You stood on the sidelines, sir. Saving your legendary oratorical skills for a month before the midterms, evidently.

I'm sorry, but Just how is it you implied motherfuckers don't get it? Why couldn't you come out and say "It's not Liberal vs. Conservative. It's not Big Tax and Big Spend. It's about Common Fucking Sense vs. Being Lied To and Robbed Blind for the sake of Corporate Profits."? There never was such an opportunity, at least not since Franklin Roosevelt. And he took his. His picture's on the dime. Yours is on a thousand Joker and Bone-through-the-nose placards.

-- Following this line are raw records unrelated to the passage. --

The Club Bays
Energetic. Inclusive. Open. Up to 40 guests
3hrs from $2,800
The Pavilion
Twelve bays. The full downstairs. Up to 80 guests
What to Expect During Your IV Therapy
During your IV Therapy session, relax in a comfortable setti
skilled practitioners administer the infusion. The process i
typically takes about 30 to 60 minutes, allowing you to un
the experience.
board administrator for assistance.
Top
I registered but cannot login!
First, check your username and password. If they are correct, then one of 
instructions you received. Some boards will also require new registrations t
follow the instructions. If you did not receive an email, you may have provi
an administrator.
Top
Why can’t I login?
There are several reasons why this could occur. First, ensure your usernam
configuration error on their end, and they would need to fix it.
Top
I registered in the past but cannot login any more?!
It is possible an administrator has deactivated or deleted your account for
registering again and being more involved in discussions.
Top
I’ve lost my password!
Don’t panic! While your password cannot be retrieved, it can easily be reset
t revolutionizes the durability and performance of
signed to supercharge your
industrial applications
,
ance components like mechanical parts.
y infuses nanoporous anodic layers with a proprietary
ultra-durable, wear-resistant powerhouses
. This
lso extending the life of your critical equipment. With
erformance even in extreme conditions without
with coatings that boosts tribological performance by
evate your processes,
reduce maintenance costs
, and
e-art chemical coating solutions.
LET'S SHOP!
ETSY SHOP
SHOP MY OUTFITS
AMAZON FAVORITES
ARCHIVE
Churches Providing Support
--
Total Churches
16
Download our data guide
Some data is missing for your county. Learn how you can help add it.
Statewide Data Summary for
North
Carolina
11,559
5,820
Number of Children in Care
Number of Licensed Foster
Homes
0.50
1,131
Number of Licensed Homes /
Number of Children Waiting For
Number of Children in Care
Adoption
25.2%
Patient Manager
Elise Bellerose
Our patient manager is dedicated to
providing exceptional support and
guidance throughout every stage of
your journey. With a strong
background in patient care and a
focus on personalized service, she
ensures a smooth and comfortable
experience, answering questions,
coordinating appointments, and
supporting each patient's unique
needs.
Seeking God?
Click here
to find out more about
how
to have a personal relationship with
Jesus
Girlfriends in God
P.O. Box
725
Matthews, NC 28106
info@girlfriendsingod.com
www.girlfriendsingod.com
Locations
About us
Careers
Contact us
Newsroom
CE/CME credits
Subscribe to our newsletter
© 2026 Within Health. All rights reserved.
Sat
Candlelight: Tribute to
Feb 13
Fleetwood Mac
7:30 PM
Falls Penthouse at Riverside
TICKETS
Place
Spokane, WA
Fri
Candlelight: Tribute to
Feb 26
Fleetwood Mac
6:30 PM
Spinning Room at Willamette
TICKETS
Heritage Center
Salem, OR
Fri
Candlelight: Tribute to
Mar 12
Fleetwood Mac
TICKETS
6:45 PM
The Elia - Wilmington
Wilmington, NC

I can somewhat forgive the Clinton administration for being blindsided on national healthcare (though for failing to respond once it happened, not so much). You guys, on the other hand, had that history, plus fifteen years of skyrocketing costs and fifteen years of rapidly descending levels of care on your side. You had an election which offered a generational realignment of the political scene as grounds for making things happen. You're a fifty-year-old man with thirty years of 100% Guano Republican Insanity in your adult lifetime (which had followed fifteen years of Goldwater and Nixon) and you thought these guys could be reasoned with. Even after they pointedly and unanimously kicked you in the teeth just after the Inauguration. In the midst of a fucking national disaster. You're a bright man with a first-rate education; you've been outsmarted by John Boehner, Mitch McConnell, and Sarah Palin, who don't combine to make a triple-digit IQ.

So now you think I should ride to the rescue, because they're so awful. And here's the thing: I'll be voting next month. I'll be enthusiastically pulling the level for the only African-American Muslim in the Congress, and the only Indiana representative who had the balls, and the safe district, to come out in favor of real health care reform. I'll be reluctantly voting for Blue Dog Brad Ellsworth to take Blue Dog Evan Bayh's seat (nothing you or anyone else could possibly have said would have gotten me to vote for that Time Bandit again), the way Ellsworth reluctantly voted for health care at the eleventh hour, and refuses to defend it in the face of his opponent's well-lubricated attacks. In a state you carried, historically, just twenty-three months ago. Call it force of habit; it's sure not loyalty to the cause. That I'll exhibit after the cause shows some loyalty to me. Hopeyness springs eternal.

And it sure as hell ain't Battered Spouse Syndrome, bub. I cringe when Republicans speak because of the shit they say. I'm not afraid of 'em, because I've seen the worst they can do. Repeatedly. And even if I were, I wouldn't run to a Democrat for protection.